WHAT IS BEING ASKED
Taking the line that contains "left eye: (426, 161)" as the first, copy each line exactly up to and including the last line below.

RECORDS PROVIDED
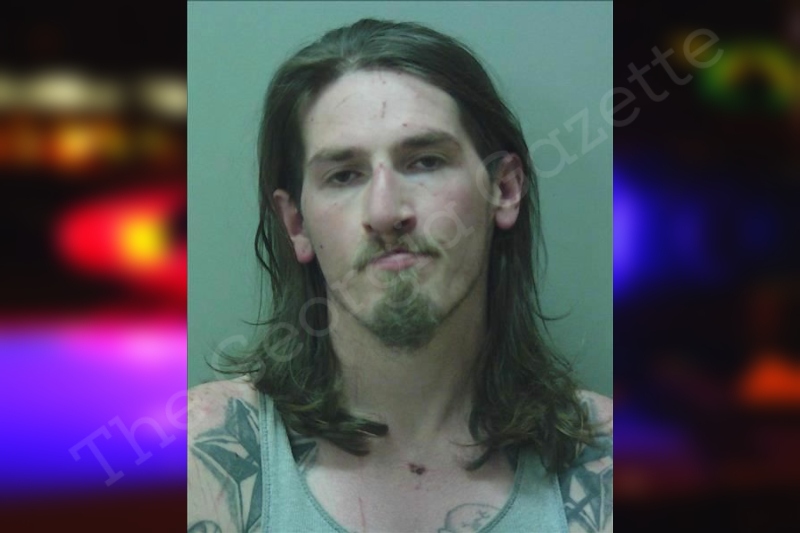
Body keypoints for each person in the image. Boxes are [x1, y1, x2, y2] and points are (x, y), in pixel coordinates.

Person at [188, 18, 612, 533]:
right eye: (344, 175)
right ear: (296, 223)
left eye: (426, 161)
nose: (386, 212)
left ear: (503, 189)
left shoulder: (606, 466)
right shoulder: (199, 456)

SOLUTION
left eye: (426, 161)
nose: (386, 212)
left ear: (503, 189)
left shoulder: (606, 466)
right shoulder: (199, 456)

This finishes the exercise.